Passage provided:
One of the challenges of academic research is the paperwork, and this week is no exception. Today alone saw me correcting proofs on a research manuscript, completing a research grant application, handling budgets and writing a progress report.
With all of that office work, you may wonder who actually runs the lab?
Well, many labs jokingly refer to the technicians as lab rats, in Teddy's Rat Lab, we have some literal LabRats (tm). No, that's not Speaker to Lab Animals over there to the right, no matter what Sarah Hoyt says.
Actually, he's just a cousin. You can tell because he's a white rat. The LabRats are "Rattus norvegicus", or Hooded Norway rats just like Ratley over there to the left. Ratley is the boss, and he's in charge of the mailbag. Right, Ratley?
Oh, yeah, right, they don't understand you.
Anyway, Ratley has also been keeping the lab running in my absence, assisted by Ratso, Ratface, Ratfink, YouDirtyRat and Nestor. Well, mostly helped. Ratface keeps getting his tail stuck in the doors.

Input data:

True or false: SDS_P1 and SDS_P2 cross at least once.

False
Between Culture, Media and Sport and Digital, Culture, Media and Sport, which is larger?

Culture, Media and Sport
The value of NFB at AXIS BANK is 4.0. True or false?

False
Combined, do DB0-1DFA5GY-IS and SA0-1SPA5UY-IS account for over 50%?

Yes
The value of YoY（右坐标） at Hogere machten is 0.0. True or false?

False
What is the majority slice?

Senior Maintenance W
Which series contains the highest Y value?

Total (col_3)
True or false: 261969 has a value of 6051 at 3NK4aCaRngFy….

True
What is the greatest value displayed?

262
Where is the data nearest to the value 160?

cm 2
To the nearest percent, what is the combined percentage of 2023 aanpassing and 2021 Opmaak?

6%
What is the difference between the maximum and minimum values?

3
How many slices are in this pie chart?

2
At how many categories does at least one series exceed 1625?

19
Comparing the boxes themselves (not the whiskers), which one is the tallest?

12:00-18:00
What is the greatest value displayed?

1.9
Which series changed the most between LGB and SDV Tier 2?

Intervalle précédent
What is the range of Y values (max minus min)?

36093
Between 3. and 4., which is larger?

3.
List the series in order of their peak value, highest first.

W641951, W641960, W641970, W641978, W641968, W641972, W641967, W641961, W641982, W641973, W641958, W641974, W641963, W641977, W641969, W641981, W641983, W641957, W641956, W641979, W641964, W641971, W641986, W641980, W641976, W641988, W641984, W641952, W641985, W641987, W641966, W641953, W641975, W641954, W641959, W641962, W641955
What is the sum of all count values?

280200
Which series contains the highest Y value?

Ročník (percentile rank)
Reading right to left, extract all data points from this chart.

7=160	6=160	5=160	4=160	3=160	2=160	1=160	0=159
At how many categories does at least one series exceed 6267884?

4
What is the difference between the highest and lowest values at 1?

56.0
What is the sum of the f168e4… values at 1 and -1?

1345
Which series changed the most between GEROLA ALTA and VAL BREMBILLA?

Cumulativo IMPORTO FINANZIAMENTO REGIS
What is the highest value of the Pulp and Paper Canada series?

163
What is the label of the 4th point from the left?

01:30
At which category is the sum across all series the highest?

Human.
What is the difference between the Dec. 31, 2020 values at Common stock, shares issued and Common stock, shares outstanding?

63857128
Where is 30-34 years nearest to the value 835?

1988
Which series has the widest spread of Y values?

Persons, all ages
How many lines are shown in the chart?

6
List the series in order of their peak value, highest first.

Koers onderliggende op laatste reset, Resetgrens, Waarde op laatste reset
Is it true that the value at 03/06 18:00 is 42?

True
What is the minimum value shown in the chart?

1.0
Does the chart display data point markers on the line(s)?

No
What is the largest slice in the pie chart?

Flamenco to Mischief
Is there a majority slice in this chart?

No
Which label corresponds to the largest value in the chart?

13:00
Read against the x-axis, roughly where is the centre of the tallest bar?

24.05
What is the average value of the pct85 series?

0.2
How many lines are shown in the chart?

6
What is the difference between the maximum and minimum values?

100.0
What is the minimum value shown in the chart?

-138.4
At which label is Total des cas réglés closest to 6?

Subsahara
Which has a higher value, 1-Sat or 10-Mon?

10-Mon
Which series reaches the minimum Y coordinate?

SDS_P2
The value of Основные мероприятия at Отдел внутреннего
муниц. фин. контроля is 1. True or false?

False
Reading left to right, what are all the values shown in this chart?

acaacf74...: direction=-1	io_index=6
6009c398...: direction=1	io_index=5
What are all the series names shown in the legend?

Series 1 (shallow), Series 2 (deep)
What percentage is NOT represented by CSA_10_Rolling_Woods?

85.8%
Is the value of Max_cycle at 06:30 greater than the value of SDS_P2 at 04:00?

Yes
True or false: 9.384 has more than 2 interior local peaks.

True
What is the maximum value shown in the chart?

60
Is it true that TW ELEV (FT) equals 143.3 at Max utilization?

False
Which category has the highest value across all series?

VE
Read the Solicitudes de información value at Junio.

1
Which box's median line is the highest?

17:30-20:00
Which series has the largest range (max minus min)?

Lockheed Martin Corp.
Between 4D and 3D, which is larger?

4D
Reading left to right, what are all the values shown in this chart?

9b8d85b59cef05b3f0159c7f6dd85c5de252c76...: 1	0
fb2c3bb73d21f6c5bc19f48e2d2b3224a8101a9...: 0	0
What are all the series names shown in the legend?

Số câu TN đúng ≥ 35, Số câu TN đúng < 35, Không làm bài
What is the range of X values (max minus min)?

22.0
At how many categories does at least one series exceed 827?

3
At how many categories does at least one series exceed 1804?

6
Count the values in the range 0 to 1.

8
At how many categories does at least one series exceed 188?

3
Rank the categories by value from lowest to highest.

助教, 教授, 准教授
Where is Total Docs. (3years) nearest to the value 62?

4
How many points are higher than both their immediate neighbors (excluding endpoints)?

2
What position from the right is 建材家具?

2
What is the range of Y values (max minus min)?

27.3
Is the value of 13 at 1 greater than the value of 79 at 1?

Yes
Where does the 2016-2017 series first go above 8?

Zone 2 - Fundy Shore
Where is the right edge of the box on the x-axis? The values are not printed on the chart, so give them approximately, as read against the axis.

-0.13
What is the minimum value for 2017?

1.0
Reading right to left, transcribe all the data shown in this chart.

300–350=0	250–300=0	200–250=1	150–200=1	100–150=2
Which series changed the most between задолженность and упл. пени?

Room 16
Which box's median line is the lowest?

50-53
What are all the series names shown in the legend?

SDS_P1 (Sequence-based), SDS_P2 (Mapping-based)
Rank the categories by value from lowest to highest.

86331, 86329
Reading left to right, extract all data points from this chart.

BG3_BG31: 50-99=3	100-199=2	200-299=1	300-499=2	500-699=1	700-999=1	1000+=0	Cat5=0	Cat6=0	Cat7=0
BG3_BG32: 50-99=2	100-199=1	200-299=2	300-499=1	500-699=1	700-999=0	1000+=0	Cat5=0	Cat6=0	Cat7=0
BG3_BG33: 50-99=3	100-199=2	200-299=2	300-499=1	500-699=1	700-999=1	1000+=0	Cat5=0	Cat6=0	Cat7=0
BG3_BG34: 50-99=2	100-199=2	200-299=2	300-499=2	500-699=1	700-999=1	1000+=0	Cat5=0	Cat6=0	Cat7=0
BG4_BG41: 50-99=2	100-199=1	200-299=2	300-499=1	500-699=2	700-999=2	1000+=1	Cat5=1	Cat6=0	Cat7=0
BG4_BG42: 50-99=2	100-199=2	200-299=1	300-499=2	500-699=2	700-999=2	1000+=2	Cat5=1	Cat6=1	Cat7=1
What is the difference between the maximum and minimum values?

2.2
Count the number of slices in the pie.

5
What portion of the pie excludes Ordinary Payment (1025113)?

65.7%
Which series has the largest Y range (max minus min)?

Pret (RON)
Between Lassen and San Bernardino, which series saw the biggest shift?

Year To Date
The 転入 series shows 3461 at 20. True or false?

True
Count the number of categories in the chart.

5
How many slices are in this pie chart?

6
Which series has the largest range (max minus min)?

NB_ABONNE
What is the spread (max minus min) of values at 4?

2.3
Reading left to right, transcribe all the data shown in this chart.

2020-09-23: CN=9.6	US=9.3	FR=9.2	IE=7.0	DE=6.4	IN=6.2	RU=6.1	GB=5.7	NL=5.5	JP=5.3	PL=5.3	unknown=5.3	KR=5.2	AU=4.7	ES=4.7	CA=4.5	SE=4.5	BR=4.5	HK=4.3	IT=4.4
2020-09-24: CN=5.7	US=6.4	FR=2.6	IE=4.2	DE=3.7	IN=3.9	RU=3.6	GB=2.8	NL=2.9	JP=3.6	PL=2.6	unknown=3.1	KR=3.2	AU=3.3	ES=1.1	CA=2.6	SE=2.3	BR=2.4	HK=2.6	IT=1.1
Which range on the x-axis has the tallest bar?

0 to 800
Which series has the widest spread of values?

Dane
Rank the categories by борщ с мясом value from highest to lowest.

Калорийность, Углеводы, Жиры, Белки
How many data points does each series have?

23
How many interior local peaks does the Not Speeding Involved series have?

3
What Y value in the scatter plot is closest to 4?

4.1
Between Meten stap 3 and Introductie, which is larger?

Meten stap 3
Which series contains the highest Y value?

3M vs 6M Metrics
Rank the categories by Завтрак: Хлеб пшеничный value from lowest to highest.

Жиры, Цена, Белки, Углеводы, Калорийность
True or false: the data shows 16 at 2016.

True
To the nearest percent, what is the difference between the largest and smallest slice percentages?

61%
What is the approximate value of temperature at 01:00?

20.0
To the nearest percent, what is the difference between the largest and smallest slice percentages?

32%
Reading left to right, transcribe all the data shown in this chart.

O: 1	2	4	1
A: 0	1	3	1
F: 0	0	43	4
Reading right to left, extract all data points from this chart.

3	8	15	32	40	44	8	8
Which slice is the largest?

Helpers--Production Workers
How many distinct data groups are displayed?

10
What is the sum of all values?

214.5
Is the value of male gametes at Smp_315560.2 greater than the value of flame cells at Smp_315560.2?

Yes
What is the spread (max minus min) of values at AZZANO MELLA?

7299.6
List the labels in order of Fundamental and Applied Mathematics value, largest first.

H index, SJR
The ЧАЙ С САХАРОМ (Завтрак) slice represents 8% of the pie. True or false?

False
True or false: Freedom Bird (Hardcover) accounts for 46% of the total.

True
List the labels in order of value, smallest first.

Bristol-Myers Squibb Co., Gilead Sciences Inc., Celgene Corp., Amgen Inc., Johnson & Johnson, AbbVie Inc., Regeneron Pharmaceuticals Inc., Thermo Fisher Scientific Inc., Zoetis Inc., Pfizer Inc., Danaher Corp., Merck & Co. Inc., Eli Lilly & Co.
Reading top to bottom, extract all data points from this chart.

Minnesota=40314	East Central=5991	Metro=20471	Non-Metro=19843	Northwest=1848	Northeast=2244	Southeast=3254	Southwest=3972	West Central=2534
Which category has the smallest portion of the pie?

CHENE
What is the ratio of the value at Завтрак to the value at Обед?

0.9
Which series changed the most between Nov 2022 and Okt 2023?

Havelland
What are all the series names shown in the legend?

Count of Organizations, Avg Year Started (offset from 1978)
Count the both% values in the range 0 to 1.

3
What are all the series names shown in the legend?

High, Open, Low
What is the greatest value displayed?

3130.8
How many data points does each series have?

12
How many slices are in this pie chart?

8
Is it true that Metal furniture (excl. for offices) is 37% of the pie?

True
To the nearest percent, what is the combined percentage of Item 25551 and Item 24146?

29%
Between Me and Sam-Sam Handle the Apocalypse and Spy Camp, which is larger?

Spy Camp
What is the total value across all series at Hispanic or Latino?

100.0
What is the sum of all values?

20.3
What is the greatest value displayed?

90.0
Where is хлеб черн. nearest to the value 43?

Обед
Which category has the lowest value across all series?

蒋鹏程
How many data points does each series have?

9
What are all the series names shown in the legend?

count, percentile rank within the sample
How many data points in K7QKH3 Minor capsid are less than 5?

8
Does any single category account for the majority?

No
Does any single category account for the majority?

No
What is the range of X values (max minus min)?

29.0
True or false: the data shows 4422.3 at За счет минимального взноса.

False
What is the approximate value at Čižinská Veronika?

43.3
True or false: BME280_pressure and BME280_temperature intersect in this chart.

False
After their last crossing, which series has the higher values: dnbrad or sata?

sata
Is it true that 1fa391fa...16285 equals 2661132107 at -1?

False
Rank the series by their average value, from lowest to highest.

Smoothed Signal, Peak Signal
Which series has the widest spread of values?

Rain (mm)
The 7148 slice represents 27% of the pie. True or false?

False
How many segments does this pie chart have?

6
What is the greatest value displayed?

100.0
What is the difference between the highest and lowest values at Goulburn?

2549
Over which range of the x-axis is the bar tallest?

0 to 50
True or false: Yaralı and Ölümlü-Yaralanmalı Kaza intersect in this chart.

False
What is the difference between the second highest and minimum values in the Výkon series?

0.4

Task A:
Duplicate the lab rats passage between "Anyway, Ratley has" and "in the doors.", inclusive.
Task B:
Summarize the lab rats passage in two sentences.
Task C:
Please carry the lab rats passage on from where it stops.

Output A:
Anyway, Ratley has also been keeping the lab running in my absence, assisted by Ratso, Ratface, Ratfink, YouDirtyRat and Nestor. Well, mostly helped. Ratface keeps getting his tail stuck in the doors.

Output B:
The writer spent the day on paperwork, including correcting proofs, completing a grant application, handling budgets and writing a progress report. Meanwhile, the lab has been kept running by a group of Hooded Norway rats led by Ratley, the boss in charge of the mailbag, with help from Ratso, Ratface, Ratfink, YouDirtyRat and Nestor.

Output C:
The hardest part is keeping up with the mail. Last week Teddy's Rat Lab got two big questions that have been saved *especially* for this blog:
William asks: How can a sensory neuron respond to very low signals or even wavelengths that are larger than the cell itself?
Neil asks: Is there really such a thing as an automatic reaction or "muscle memory"?
Right., Ratley. He reminded me that there are two particular adaptations of visual and auditory neurons that handle just those problems asked by William. The outer segment of rod and cone cells in the retina have a membrane that folds over itself to pack lots of rhodopsin into a small space. In this manner, the light-sensitive cells of the retina *amplify* the signal in response to limited space. For auditory neurons, the neuron itself doesn't respond to the sound wavelength, but the long, tapering Basilar Membrane vibrates in response to sound. The membrane is long enough to respond to frequencies from 200-20,000 hz. In fact, different frequencies reach a maximum vibration at different points along the membrane, thus auditory neurons simply have to be organized according to *where* they connect along the length of the basilar membrane. The neuron itself doesn't have to respond to the wavelength of the sound, but merely to any vibration. All of the sorting of sound pitch and frequency is donw by the connections between neurons. We'll talk more about that in later blogs as we work our way through various systems of the brain.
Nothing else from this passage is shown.